**WHAT IS EXPECTED**
Your answer should consist only of the records, copied exactly, with the images removed.

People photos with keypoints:
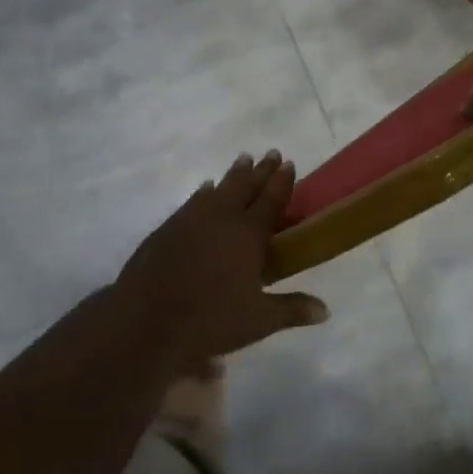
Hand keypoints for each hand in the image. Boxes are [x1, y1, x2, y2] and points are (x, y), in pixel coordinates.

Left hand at [117, 151, 328, 367]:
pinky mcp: (168, 228)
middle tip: (270, 153)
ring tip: (242, 160)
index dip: (281, 181)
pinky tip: (205, 188)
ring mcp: (192, 219)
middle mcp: (222, 218)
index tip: (289, 163)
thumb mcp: (258, 321)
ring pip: (218, 188)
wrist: (146, 320)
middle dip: (260, 170)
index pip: (270, 201)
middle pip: (245, 186)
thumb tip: (325, 311)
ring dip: (233, 174)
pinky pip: (193, 201)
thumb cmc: (209, 319)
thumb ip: (292, 309)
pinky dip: (203, 192)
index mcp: (248, 234)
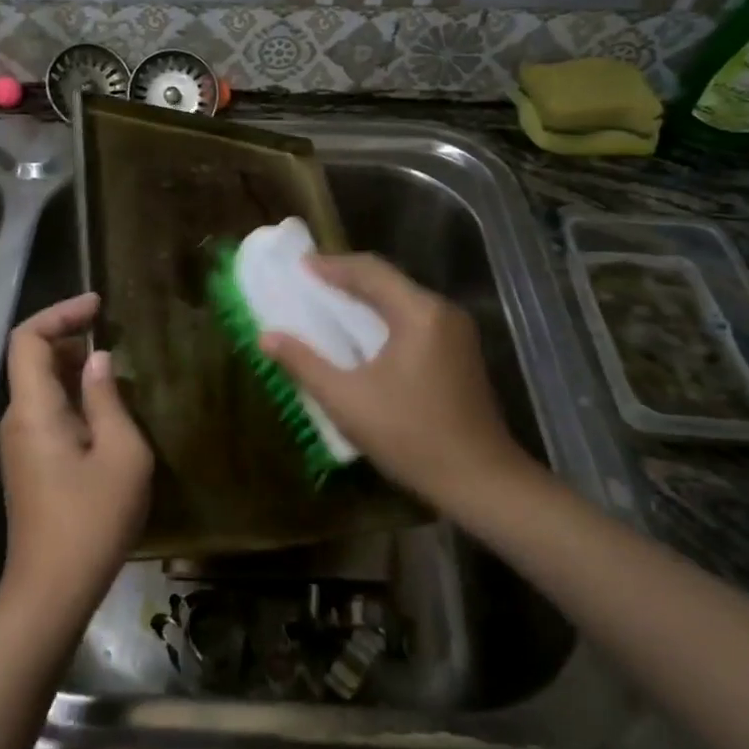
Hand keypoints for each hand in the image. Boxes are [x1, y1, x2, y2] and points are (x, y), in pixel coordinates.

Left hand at [0, 292, 152, 629]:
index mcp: (33, 409)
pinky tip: (104, 408)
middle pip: (30, 358)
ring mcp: (18, 443)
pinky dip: (70, 394)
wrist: (52, 590)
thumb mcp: (121, 453)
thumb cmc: (92, 519)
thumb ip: (108, 399)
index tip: (97, 305)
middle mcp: (16, 419)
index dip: (59, 313)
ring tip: (115, 366)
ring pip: (38, 386)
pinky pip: (44, 411)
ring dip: (71, 366)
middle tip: (113, 332)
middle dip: (68, 335)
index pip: (26, 339)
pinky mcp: (27, 463)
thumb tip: (98, 360)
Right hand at [258, 255, 541, 517]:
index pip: (370, 271)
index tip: (299, 266)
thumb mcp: (347, 401)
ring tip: (329, 303)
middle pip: (389, 280)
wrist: (481, 481)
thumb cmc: (411, 437)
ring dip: (366, 297)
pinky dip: (385, 316)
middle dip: (347, 278)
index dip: (331, 266)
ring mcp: (457, 331)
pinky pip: (415, 318)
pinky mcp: (461, 352)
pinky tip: (364, 333)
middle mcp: (442, 311)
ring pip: (403, 299)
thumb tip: (266, 337)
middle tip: (310, 283)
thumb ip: (304, 364)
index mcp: (419, 313)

**TASK OUTPUT**
Hand keypoints for each hand in the image. Boxes are [x1, y1, x2, y2] and points are (x, y), in pixel coordinates.

Left hand at [117, 151, 328, 367]:
pinky mcp: (168, 228)
middle tip: (270, 153)
ring tip: (242, 160)
index dip: (281, 181)
pinky tip: (205, 188)
ring mcp: (192, 219)
middle mcp: (222, 218)
index tip: (289, 163)
thumb mcp: (258, 321)
ring pip: (218, 188)
wrist: (146, 320)
middle dip: (260, 170)
index pip: (270, 201)
middle pip: (245, 186)
thumb tip: (325, 311)
ring dip: (233, 174)
pinky pip: (193, 201)
thumb cmc: (209, 319)
thumb ip: (292, 309)
pinky dip: (203, 192)
index mcp: (248, 234)
Hand keypoints for each hand in the image. Boxes are [x1, y1, x2, y2] and points are (x, y), in pixel coordinates.

Left hand at [0, 292, 152, 629]:
index mcp: (33, 409)
pinky tip: (104, 408)
middle pip: (30, 358)
ring mcp: (18, 443)
pinky dip: (70, 394)
wrist: (52, 590)
thumb mcp: (121, 453)
thumb cmc: (92, 519)
thumb ip: (108, 399)
index tip: (97, 305)
middle mcp: (16, 419)
index dip: (59, 313)
ring tip: (115, 366)
ring pip: (38, 386)
pinky pip: (44, 411)
ring dip: (71, 366)
middle tip: (113, 332)
middle dip: (68, 335)
index pip: (26, 339)
pinky mcp: (27, 463)
thumb tip: (98, 360)
Right hand at [258, 255, 541, 517]:
index pip: (370, 271)
index tip: (299, 266)
thumb mcp: (347, 401)
ring tip: (329, 303)
middle pip: (389, 280)
wrist: (481, 481)
thumb cmc: (411, 437)
ring dip: (366, 297)
pinky dip: (385, 316)
middle dip: (347, 278)
index dip: (331, 266)
ring mcp: (457, 331)
pinky pip: (415, 318)
pinky mcp: (461, 352)
pinky tip: (364, 333)
middle mcp: (442, 311)
ring pip: (403, 299)
thumb tip: (266, 337)
middle tip: (310, 283)
thumb ip: (304, 364)
index mcp: (419, 313)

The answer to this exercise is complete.